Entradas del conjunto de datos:

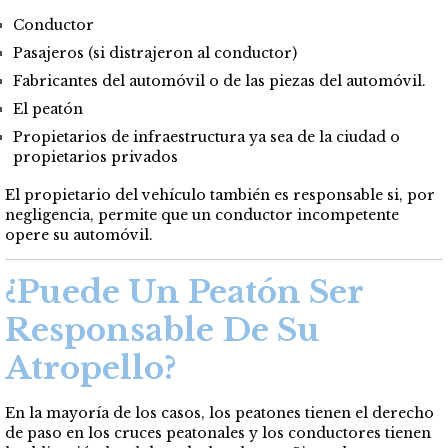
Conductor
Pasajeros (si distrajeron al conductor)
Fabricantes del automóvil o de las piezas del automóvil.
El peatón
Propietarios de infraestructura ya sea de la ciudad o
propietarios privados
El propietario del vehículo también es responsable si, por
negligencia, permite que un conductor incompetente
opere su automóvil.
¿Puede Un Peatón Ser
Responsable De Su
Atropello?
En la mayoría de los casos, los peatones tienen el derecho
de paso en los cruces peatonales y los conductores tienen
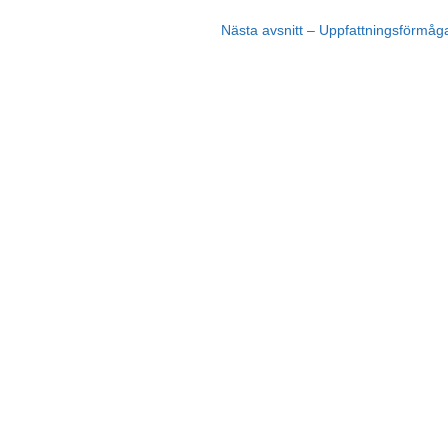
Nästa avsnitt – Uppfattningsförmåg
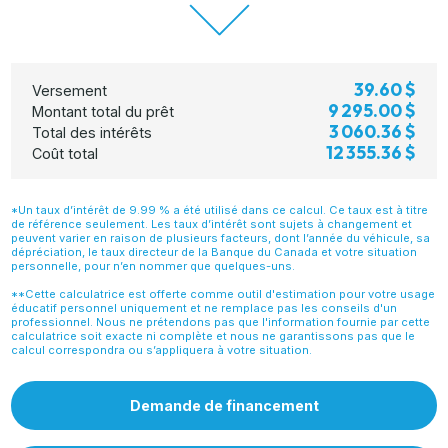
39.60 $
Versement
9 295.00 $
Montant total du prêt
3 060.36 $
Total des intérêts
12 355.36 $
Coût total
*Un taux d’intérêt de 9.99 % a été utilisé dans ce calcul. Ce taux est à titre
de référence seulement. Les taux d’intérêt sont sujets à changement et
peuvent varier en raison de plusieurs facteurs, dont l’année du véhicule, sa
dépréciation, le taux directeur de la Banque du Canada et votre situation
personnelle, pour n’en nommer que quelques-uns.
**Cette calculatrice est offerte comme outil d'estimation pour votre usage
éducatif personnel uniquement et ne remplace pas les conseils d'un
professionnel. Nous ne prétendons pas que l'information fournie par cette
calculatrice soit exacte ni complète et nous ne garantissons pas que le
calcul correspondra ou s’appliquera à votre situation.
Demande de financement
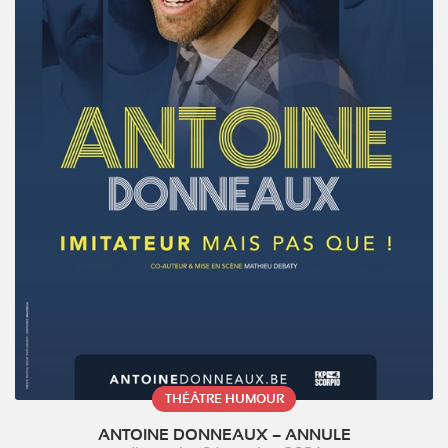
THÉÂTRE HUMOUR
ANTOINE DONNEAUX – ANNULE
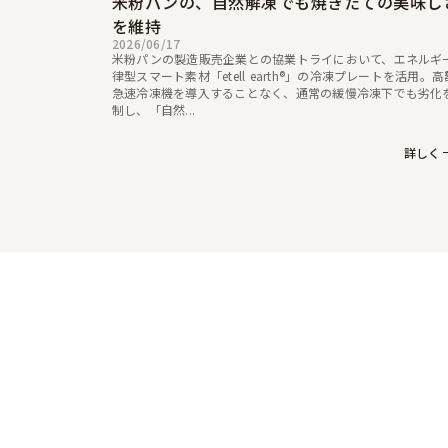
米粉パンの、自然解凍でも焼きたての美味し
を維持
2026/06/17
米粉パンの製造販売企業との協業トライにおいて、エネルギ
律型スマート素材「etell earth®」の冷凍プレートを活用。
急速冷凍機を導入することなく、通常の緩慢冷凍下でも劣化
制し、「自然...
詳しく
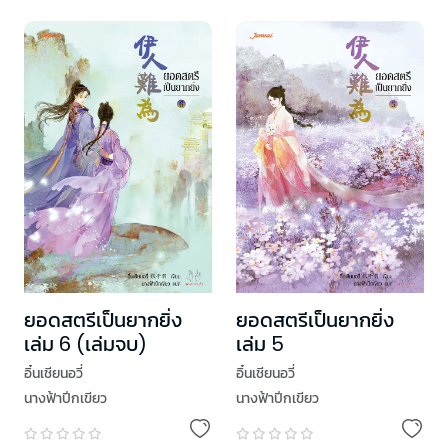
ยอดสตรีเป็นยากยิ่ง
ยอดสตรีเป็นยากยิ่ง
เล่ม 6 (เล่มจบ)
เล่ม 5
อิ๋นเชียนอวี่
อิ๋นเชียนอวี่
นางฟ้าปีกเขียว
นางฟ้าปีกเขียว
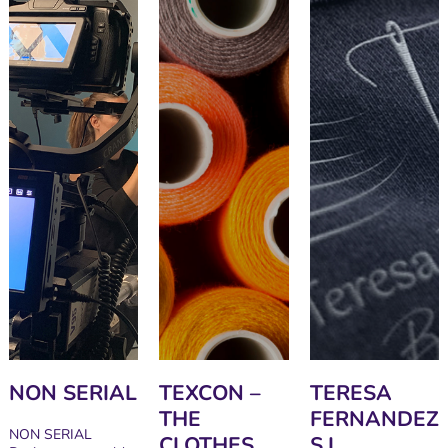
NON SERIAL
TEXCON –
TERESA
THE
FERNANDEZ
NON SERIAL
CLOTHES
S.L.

...

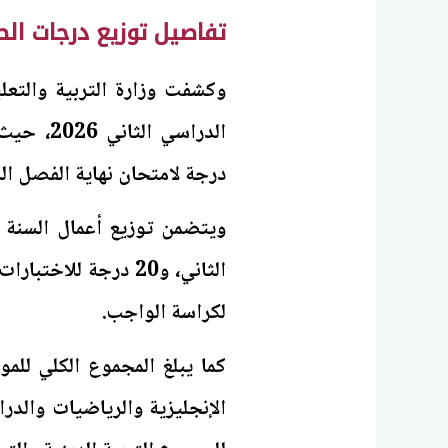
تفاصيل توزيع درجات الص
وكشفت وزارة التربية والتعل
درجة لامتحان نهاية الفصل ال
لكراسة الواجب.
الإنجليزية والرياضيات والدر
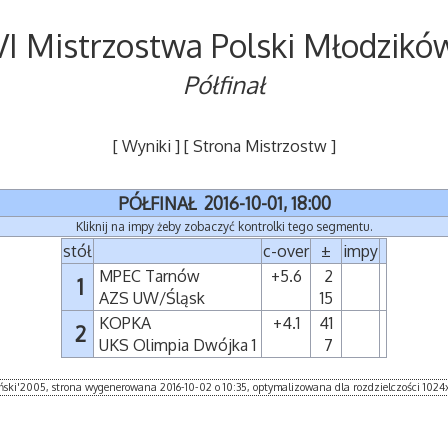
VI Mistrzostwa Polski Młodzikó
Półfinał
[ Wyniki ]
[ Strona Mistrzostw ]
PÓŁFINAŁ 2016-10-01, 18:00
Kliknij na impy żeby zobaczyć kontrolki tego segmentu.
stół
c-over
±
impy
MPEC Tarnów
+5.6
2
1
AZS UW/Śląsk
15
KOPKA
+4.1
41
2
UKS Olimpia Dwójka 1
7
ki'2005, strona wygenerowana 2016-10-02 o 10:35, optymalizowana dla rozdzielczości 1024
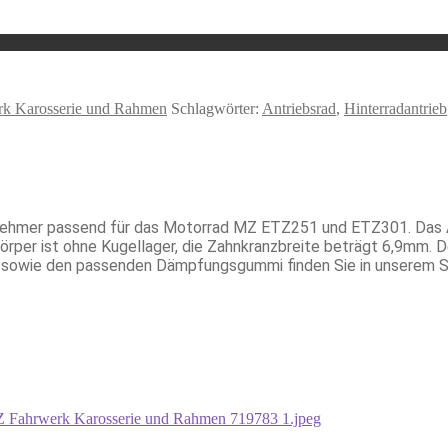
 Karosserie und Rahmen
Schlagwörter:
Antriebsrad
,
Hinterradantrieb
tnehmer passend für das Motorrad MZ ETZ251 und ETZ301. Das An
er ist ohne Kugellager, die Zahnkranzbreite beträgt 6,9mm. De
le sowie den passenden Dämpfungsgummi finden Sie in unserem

* Objetivo del ejercicio
Cita textualmente el fragmento de los datos que comienza con la línea que contiene "Karosserie und Rahmen" y termina con la línea que contiene "le sowie den", ambas incluidas.

* Solución propuesta
 Karosserie und Rahmen
Schlagwörter:
Antriebsrad
,
Hinterradantrieb
tnehmer passend für das Motorrad MZ ETZ251 und ETZ301. Das An
er ist ohne Kugellager, die Zahnkranzbreite beträgt 6,9mm. De
le sowie den passenden Dämpfungsgummi finden Sie in unserem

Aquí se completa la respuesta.